If the string contains a newline, IE 8 and 9 will replace it with a space character instead of leaving it unchanged (as it is on Chrome, Safari, Firefox and IE 10).

htmlDecode("Hello\nWorld"); 
// returns "Hello World" on IE 8 and 9

Any suggestions for a solution that works with IE before version 10?

回答1:

The most simple, but probably not the most efficient solution is to have htmlDecode() act only on character and entity references:

var s = "foo\n&amp;\nbar";
s = s.replace(/(&[^;]+;)+/g, htmlDecode);

More efficient is using an optimized rewrite of htmlDecode() that is only called once per input, acts only on character and entity references, and reuses the DOM element object:

function htmlDecode (input)
{
  var e = document.createElement("span");

  var result = input.replace(/(&[^;]+;)+/g, function (match) {
    e.innerHTML = match;
    return e.firstChild.nodeValue;
  });

  return result;
}

/* returns "foo\n&\nbar" */
htmlDecode("foo\n&amp;\nbar");

Wladimir Palant has pointed out an XSS issue with this function: The value of some (HTML5) event listener attributes, like onerror, is executed if you assign HTML with elements that have those attributes specified to the innerHTML property.
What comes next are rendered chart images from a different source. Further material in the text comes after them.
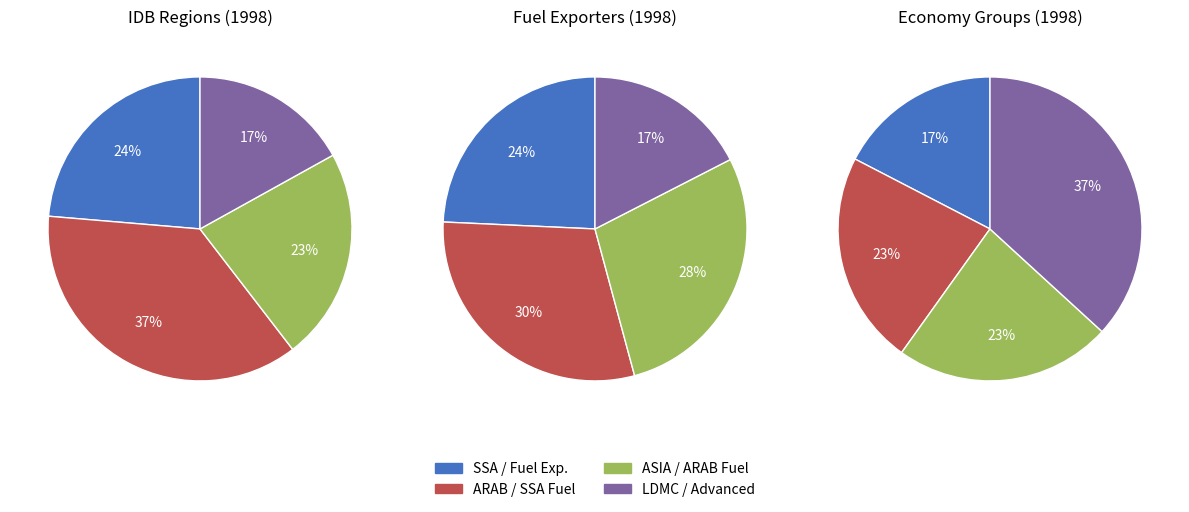

The IDB ARAB Region slice represents 19% of the pie. True or false?

False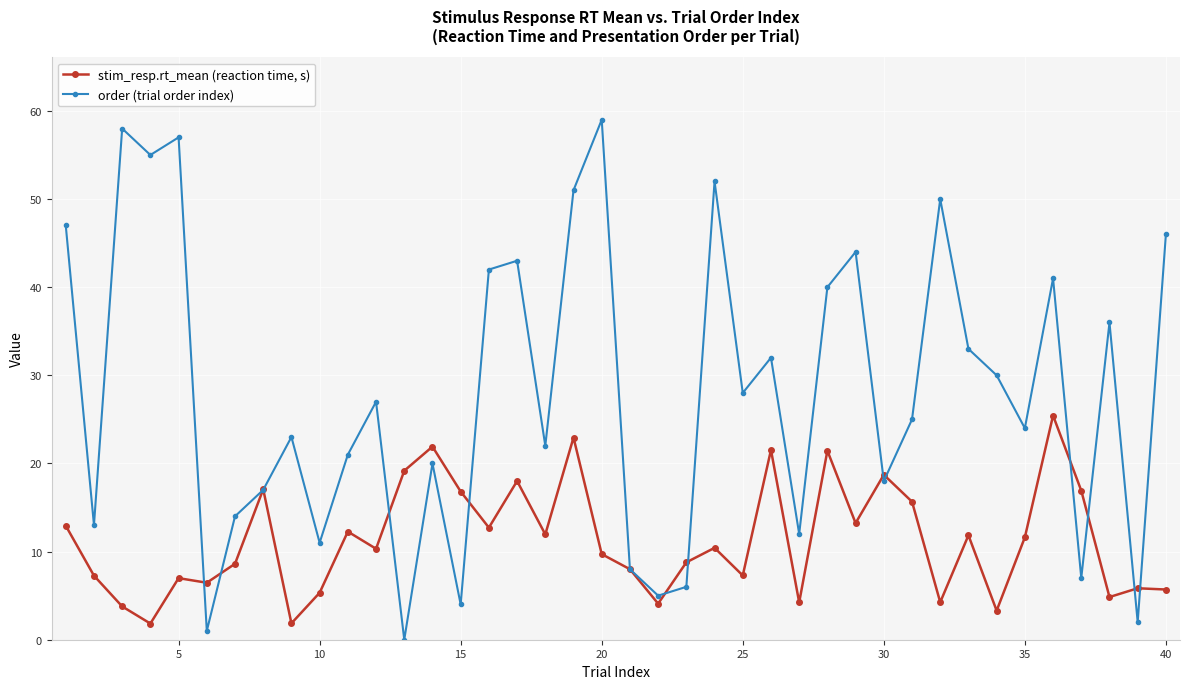

How many interior local peaks does the order (trial order index) series have?

13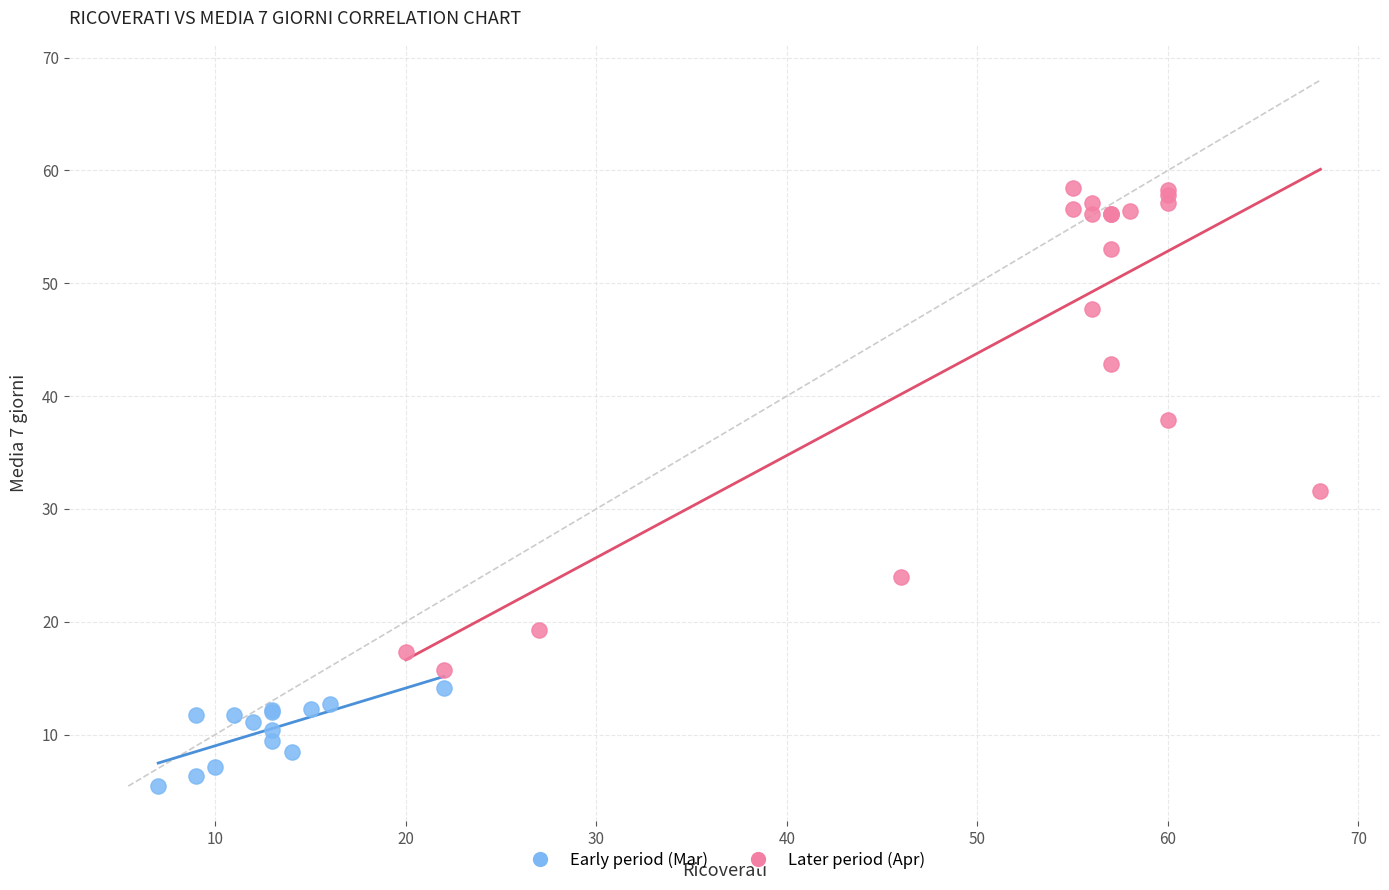

Which series reaches the maximum Y coordinate?

Later period (Apr)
So you should not use this function on arbitrary input containing actual HTML, only on HTML that is already escaped. Otherwise you should adapt the regular expression accordingly, for example use /(&[^;<>]+;)+/ instead to prevent &…; where contains tags from being matched.

For arbitrary HTML, please see his alternative approach, but note that it is not as compatible as this one.